▶ TASK PROMPT
Format the lines below as a numbered list, skipping any blank lines and leaving the pictures out.

▶ ENTRIES
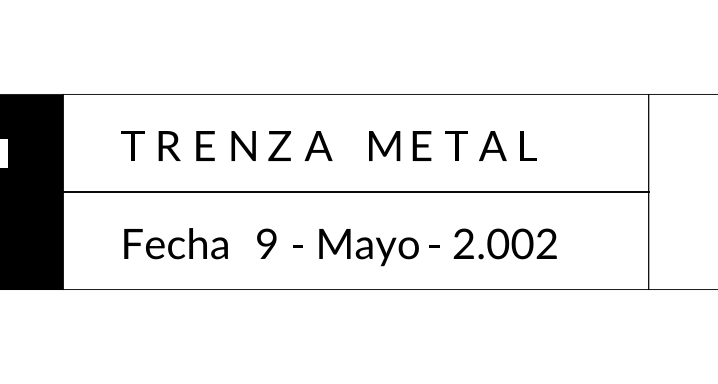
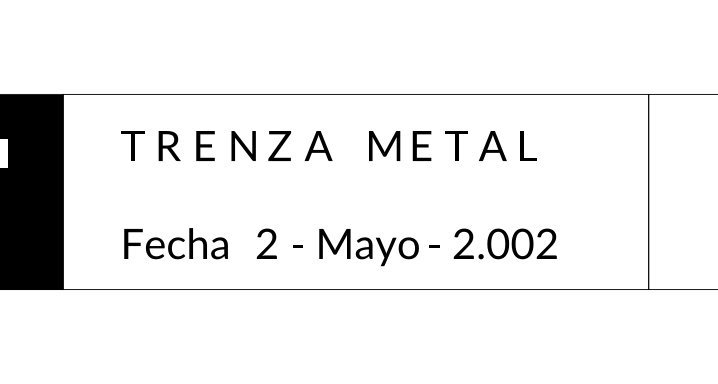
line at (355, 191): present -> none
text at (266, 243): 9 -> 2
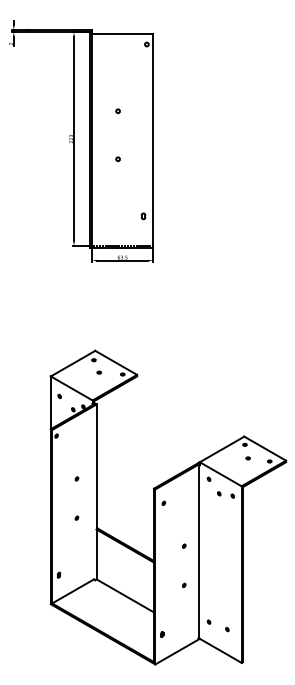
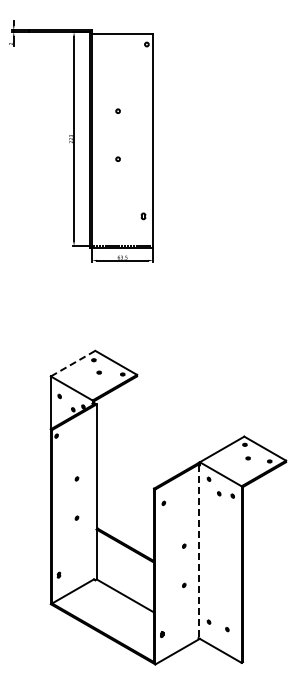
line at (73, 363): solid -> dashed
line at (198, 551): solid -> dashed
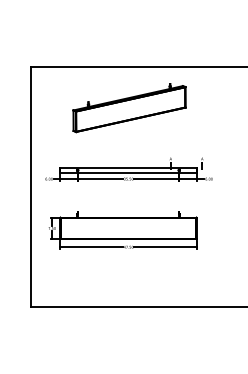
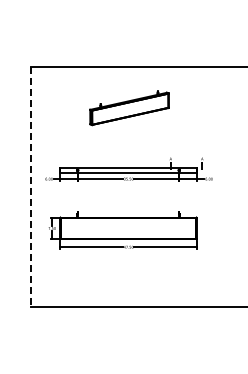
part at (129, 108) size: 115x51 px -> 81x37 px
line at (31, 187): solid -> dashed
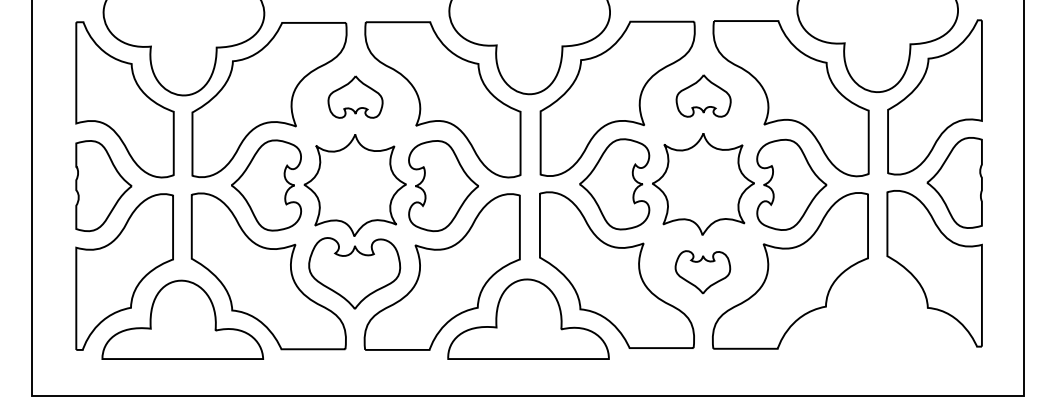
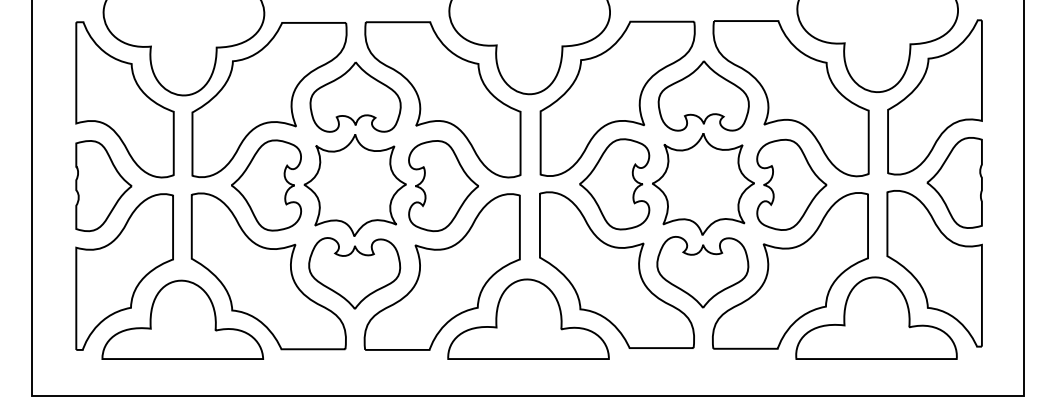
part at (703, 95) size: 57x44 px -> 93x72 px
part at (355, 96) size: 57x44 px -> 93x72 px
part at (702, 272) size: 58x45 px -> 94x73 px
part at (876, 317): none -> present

▶ ANSWER FOR THIS EXERCISE
1. line at (355, 191): present -> none
2. text at (266, 243): 9 -> 2
3. line at (73, 363): solid -> dashed
4. line at (198, 551): solid -> dashed
5. part at (129, 108) size: 115x51 px -> 81x37 px
6. line at (31, 187): solid -> dashed
7. part at (703, 95) size: 57x44 px -> 93x72 px
8. part at (355, 96) size: 57x44 px -> 93x72 px
9. part at (702, 272) size: 58x45 px -> 94x73 px
10. part at (876, 317): none -> present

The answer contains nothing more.